I shouldn’t be allowed out, which is something I have said more
than once. Quite recently I couldn’t seem to get anything right. I would
like to think I could blame it on the weather, or going shopping too early in the day, but that would
only be making excuses. It’s the brain, you see. The older I get the more
confused I get. Most times I’m okay but occasionally I get an off day. How’s
this for starters?
It was Friday and that means get to the shops early or there
would be no parking space and no easy access to the local supermarket. Friday is the worst day of the week to go shopping. It’s the day when
everyone has the same idea, and all those people have cars. I usually manage to
avoid Fridays, but not this week.
None of the above has anything to do with what is to follow, it
was all down to my addled brain.
First of all I went into the chemist to buy an ordinary roll of
sticky tape – the sort you put on wound dressings. No, I hadn’t got a wound,
what I had got was two rings that kept sliding round the finger in the most
irritating way. To solve that little problem I put a discreet piece of sticky
tape round the two shanks, which fills in the gap between ring and finger and
stops everything from sliding round. Yes, I know there are little clips designed for this purpose. I have some - they don't work.
As you can imagine a roll of sticky tape
can last years but mine was almost gone. I hunted for ages along the pharmacy shelves but couldn’t find what I wanted. I could find other sorts of dressings
for cuts and other wounds but not the simple roll that I wanted, minus the
dressing. So I asked the pharmacist, a very obliging young lady, who went
straight to the shelf I had been searching and plucked out a box of – yes,
sticky tape. I felt such a fool but resolved to shake off that feeling.
Back to the counter to pay for my sticky tape where the
pharmacist’s assistant was sorting out prescriptions. Now mine are dealt with on a monthly basis and I am texted when ready. Brilliant system! Goodness knows what made me
mention my prescription. I stupidly remarked that mine would
be ready before long. Anxious to please, and before I could stop her, the
assistant rushed off to the computer to check. I tried again to stop her but
she was deaf to my efforts. Another month, she told me, which of course I knew.
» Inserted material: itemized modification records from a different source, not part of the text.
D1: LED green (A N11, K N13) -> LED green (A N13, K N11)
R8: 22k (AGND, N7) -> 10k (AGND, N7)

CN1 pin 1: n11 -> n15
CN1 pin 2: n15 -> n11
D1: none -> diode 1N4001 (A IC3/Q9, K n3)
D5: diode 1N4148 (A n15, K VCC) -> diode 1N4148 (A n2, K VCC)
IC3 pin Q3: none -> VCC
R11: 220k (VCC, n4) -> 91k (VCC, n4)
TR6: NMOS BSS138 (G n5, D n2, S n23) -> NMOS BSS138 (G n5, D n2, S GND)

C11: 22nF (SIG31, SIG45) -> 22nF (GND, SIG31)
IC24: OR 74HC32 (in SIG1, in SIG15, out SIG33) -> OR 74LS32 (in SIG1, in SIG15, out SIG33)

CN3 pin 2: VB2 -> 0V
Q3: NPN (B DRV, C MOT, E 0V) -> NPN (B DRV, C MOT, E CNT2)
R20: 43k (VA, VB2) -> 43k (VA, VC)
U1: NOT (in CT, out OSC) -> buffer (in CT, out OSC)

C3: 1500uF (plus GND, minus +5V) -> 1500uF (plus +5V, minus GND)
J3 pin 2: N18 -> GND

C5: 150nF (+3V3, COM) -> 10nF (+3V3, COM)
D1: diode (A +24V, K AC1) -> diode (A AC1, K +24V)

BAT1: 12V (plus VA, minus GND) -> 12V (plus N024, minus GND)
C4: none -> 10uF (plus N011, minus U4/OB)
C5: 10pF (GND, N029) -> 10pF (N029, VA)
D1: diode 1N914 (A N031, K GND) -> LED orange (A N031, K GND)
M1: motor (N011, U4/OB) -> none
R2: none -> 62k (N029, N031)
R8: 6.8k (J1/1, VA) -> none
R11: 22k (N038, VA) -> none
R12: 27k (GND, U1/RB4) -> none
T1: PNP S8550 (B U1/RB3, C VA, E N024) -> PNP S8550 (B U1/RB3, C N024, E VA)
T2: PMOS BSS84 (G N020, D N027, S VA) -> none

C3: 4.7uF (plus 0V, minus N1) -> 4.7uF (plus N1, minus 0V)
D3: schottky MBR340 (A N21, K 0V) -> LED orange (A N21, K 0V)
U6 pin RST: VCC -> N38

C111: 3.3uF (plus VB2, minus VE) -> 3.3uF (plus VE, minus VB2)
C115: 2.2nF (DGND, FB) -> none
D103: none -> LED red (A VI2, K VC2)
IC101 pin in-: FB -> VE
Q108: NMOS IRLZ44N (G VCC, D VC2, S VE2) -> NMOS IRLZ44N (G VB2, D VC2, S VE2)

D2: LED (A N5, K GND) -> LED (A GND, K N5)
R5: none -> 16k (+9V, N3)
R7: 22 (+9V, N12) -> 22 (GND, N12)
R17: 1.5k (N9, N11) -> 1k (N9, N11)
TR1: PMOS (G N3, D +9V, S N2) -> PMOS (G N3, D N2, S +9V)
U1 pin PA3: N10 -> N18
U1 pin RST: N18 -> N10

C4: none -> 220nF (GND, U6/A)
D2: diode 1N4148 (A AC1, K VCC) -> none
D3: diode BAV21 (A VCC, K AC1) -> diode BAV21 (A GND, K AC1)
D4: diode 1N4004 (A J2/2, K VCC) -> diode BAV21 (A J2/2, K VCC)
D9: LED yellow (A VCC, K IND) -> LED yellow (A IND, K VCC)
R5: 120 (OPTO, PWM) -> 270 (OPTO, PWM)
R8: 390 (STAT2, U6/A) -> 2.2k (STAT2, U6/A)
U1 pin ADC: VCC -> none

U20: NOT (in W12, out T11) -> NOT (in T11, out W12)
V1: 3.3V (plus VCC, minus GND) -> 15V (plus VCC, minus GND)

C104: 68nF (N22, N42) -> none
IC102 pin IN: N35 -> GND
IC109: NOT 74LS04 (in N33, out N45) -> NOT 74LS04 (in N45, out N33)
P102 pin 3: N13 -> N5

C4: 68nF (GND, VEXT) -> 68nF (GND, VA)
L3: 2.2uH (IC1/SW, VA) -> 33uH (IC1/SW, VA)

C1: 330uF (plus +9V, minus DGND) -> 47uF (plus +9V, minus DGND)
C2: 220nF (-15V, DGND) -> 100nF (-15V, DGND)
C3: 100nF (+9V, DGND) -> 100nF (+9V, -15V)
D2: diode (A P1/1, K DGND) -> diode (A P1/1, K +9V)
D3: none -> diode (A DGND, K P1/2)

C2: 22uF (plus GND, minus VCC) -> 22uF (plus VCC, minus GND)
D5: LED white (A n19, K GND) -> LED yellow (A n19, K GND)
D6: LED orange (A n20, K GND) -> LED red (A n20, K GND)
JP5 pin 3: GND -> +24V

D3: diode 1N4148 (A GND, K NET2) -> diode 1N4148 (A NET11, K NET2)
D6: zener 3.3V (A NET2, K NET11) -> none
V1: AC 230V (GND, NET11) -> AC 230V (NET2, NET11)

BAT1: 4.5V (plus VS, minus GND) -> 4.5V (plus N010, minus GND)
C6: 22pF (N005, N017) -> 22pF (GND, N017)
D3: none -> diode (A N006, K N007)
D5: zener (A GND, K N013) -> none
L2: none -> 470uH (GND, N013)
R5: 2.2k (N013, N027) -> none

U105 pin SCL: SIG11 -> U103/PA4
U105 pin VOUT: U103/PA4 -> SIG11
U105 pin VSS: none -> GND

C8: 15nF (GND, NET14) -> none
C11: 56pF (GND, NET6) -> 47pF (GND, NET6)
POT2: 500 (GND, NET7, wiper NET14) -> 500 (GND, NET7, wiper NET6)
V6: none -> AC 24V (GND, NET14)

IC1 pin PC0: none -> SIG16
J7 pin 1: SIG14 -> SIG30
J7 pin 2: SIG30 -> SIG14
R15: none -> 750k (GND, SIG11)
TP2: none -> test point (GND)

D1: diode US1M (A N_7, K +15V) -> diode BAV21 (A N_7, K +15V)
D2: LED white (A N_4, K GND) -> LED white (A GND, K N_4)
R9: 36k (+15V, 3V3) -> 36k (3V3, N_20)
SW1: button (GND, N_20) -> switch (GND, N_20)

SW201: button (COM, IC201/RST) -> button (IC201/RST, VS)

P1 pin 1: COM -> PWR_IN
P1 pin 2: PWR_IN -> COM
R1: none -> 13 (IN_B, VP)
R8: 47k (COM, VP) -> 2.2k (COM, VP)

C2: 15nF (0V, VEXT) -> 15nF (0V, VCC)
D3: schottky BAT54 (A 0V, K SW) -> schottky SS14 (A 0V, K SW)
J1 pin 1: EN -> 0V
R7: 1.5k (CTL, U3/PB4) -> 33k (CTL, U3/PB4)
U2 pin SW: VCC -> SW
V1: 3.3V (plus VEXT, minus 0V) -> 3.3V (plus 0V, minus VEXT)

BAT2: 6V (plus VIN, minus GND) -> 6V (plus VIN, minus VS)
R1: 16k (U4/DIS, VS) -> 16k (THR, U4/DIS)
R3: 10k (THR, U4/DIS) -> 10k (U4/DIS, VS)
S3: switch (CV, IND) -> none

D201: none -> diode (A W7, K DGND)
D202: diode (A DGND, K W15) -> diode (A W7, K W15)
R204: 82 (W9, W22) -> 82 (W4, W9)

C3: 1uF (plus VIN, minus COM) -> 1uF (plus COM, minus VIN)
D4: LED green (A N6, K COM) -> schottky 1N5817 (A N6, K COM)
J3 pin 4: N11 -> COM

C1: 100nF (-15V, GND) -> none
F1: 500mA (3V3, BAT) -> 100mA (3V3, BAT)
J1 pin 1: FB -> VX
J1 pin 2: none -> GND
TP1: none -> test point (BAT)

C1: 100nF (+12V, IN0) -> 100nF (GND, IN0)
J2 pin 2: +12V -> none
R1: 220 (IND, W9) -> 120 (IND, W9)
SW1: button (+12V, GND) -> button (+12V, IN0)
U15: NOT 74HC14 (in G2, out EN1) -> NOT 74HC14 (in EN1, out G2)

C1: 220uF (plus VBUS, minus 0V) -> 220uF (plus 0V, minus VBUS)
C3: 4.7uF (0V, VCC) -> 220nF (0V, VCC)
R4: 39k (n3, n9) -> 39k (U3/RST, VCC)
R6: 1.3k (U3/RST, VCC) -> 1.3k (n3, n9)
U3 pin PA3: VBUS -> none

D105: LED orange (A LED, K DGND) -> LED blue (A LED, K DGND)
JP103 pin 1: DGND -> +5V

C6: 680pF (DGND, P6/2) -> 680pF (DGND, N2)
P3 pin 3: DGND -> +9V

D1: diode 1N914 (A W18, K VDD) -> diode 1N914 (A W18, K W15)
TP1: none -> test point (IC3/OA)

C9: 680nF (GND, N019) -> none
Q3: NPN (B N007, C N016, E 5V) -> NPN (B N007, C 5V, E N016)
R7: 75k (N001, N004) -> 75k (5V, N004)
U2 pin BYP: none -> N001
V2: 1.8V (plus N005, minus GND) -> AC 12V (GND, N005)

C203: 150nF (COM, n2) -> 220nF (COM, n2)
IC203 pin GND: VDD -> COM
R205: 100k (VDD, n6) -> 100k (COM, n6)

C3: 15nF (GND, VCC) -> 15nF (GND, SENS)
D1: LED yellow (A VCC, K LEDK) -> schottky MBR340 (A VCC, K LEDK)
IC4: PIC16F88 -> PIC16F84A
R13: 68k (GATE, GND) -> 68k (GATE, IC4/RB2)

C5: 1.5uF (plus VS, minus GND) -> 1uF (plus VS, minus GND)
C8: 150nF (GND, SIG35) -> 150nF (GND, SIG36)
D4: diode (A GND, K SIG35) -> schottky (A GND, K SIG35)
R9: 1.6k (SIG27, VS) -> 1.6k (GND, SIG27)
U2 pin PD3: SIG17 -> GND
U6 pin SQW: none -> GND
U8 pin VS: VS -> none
What else can you do but smile like an idiot when things don’t go the way you
intend them to go.
The pharmacy is one that uses loyalty cards so in my total
confusion I pulled the wrong one from my purse. I was beginning to wish I’d
stayed in bed but I endeavoured to leave the store in ladylike fashion rather
than like an old woman who shouldn’t be allowed out.
Next stop, the local supermarket. I wanted half a dozen large
eggs. I didn’t want a dozen, of which there were plenty, I wanted half that amount. No joy, all the eggs in half-dozen boxes were medium size. I queried this at the cash-out and was told they never have large eggs in half-dozen size boxes. Excuse me? What the hell have I been buying all these years? By this time I'd had enough. I just wanted to go home.
Next stop, the bank, where I needed to get money from the cash
machine. Would you believe I got it without any problem? BUT as I proudly
stuffed notes in my wallet, a load of coins fell to the floor. I didn’t realise
the zip of the loose change purse was open. With difficulty I spent a good five
minutes picking up coins and hoping nobody would snatch a few before I could
rescue them.
I only had one more job to do and that was to post a letter.
I’ll stop at the corner shop, I thought, as I got in the car. Ten minutes later
I arrived home and was about to climb out of the car when I spotted the letter
on the passenger seat.
As already stated, some days I shouldn’t be allowed out.